After MEPs backed the reform of European migration and asylum policy, rights groups and left-wing MEPs expressed dismay, saying the changes will likely undermine refugees’ rights.
The new Migration and Asylum Pact, which the European Parliament adopted on Wednesday, is intended to improve and fasten EU asylum and migration management procedures. However, civil society groups and left-wing MEPs said it will lead to a sharp deterioration of refugees’ rights.
“In adopting this report, [the European] Parliament is responding to citizens’ expectations to strengthen the EU’s role in tackling all forms of irregular migration and strengthen the protection of the European Union’s external borders while respecting human rights, to apply common rules uniformly in all Member States on the first reception of migrants, to strengthen the EU’s role and reform the European asylum system based on the principles of solidarity and fair share of responsibility,” stated the parliament.
The new pact was backed mostly by right-wing and far-right MEPs; 322 MEPs voted in favour, 266 voted against, and 31 abstained.
It is said that, with the new pact, asylum claims will be examined more quickly, and returns will be more effective. Identification of asylum seekers at arrival will be improved. Mandatory security, vulnerability, and health checks will be introduced for people entering the EU irregularly.
Member States can choose between taking physical responsibility for asylum applicants, making financial contributions, or providing operational support to host states.
“Today, European solidarity was lost. It sank to the bottom of the Mediterranean, along with the thousands of souls of those who were looking for hope and a better tomorrow,” Greek leftist SYRIZA MEP Kostas Arvanitis said about the vote’s result.

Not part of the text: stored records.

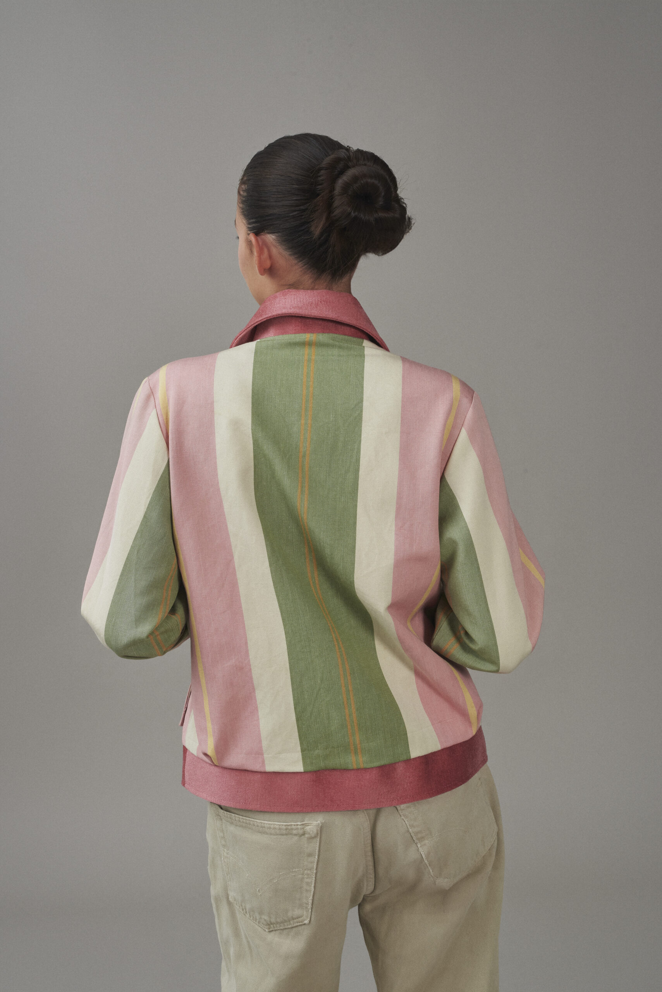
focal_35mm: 62
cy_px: 496
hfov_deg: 21.9
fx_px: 1708
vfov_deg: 32.4
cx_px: 331
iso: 200
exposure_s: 1/160
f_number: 11
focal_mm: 62
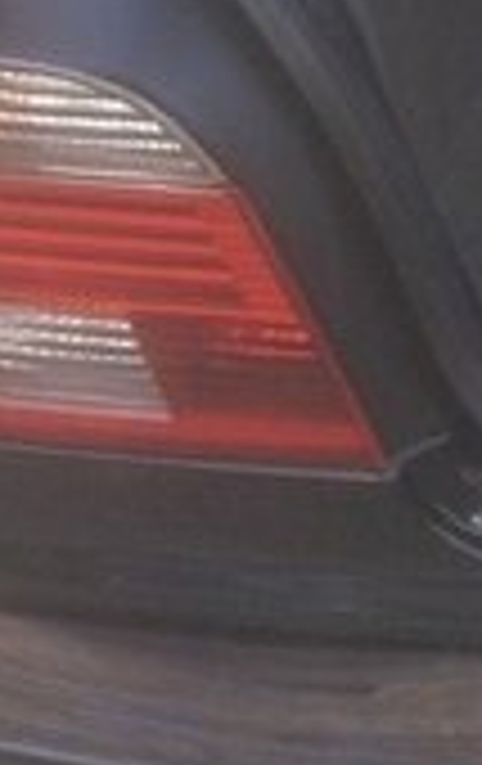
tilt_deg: -29.5
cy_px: 70
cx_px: 1329
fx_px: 2489
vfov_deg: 17.2
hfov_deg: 9.3
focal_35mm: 119
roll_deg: -2.6
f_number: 2.2
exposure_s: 1/50
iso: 50
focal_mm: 4.15
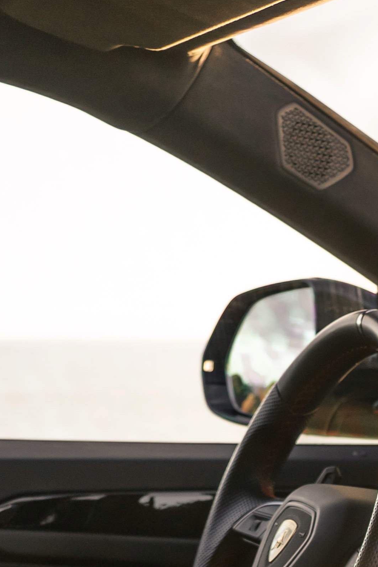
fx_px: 1899
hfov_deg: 11.1
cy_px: 698
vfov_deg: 16.2
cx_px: 462
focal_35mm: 121
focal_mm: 20.6
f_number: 2.8
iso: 250
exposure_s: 1/125
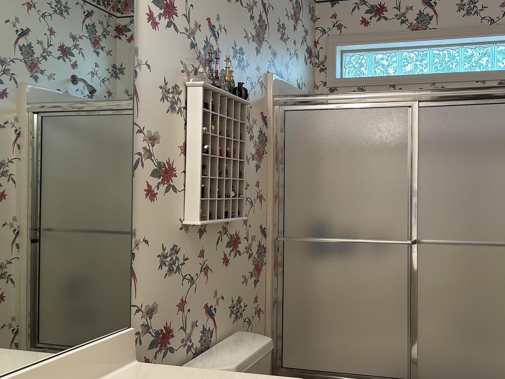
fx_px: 511
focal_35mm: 35
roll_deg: -0.9
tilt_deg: +1.0
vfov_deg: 40.7
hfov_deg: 51.5
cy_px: 194
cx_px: 343
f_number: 1.78
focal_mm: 6.86
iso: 160
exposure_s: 1/60
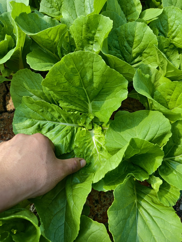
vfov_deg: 73.9
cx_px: 91
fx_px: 161
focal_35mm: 23
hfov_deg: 58.9
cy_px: 121
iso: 97
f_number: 1.88
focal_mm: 5.56
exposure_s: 1/864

Arvanitis said that, by allowing member states, instead of real solidarity in the form of the equal relocation of asylum seekers, to opt for monetary “solidarity”, all the burden wil fall on first-receiving countries, such as Greece and the rest of the countries of the South, turning them them into migrant “warehouses”.

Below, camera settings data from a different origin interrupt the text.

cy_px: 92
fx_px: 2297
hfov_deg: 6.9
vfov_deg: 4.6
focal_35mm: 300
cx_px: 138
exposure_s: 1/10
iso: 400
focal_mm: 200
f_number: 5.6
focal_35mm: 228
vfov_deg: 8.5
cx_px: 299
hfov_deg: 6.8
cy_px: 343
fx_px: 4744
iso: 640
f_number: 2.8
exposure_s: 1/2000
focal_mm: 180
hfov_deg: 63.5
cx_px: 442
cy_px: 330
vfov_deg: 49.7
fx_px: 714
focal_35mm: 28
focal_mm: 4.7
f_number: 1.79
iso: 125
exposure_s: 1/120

The Danish Refugee Council, DRC said it feared that asylum seekers will be either violently pushed back, or contained, under bad conditions in closed centres at the EU’s external borders.
“The EU Pact will not provide solutions to the real challenges faced by people seeking protection in Europe, nor to the lack of responsibility sharing between EU’s Member States,” the DRC said.
“With the EU Pact, the risk of asylum seekers being denied access to protection is likely to increase because they want to allow Member States to waive asylum seekers’ rights if they experience so-called ‘instrumentalization of migrants’,” it added.
Once approved by the Council and published in the Official Journal, the pact will enter into force. It will be applied in two years’ time. Member countries will have two years time to embed it into their national laws.